Antigamente, não se atravessava uma rua, não se dobrava uma esquina sem esbarrar com um escoteiro ou com vários. Em geral, eram jovens mais ou menos militarizados, tinham um lema "Sempre alerta" e se comprometiam a fazer uma boa ação todos os dias.
Não sei por que, parece que desapareceram da paisagem urbana. Formavam uma espécie de elite, defensores dos bons modos e dos bons costumes. De vez em quando, promoviam uma cerimônia que parecia um concílio plenário, acampavam numa praia deserta ou num terreno desocupado: era o "Grande Fogo", quando se renovavam os compromissos, fazia-se um exame de consciência individual e coletivo, estabelecia-se uma tática em que tomava-se providências. No fundo, era uma espécie de pajelança entre os índios, uma reunião clandestina da Ku Klux Klan.
Num desses grandes fogos, o chefe liberou a turma, que todos se espalhassem pela cidade e fizessem sua boa ação. Voltaram na hora determinada, com a consciência tranquila da boa ação cumprida.
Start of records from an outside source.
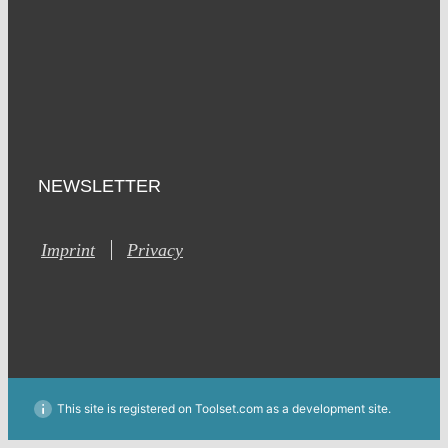
NEWSLETTER
Imprint
Privacy
This site is registered on Toolset.com as a development site.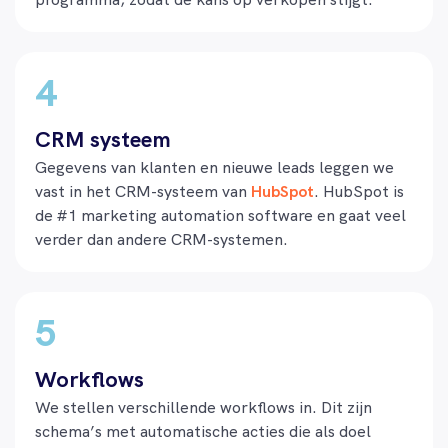
CRM systeem
Gegevens van klanten en nieuwe leads leggen we
vast in het CRM-systeem van
HubSpot
.
HubSpot
is
de #1 marketing
automation
software en gaat veel
verder dan andere CRM-systemen.
Workflows
We stellen verschillende workflows in. Dit zijn
schema’s met automatische acties die als doel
Menos um. Chegou meia hora fora do combinado e o chefe quis saber a razão do atraso. Seria uma falta gravíssima. O regulamento de um Grande Fogo equivalia a um concílio plenário, a um conclave para eleger o novo papa.
O escoteiro, em posição de sentido, disse que demorou um pouco para fazer a sua boa ação. O chefe elogiou-o, citando-o com exemplo do bom escoteiro, mas quis saber a razão de tamanho atraso. O escoteiro explicou que fora ajudar uma velhinha muita trêmula que precisava atravessar uma rua de grande movimento, com trânsito nos dois sentidos e sem faixa para pedestre.
O problema consistiu na relutância da velhinha em atravessar a rua, ela queria continuar na calçada e ameaçou chamar a polícia. O escoteiro não aceitou a reação da velhinha, atravessou-a à força.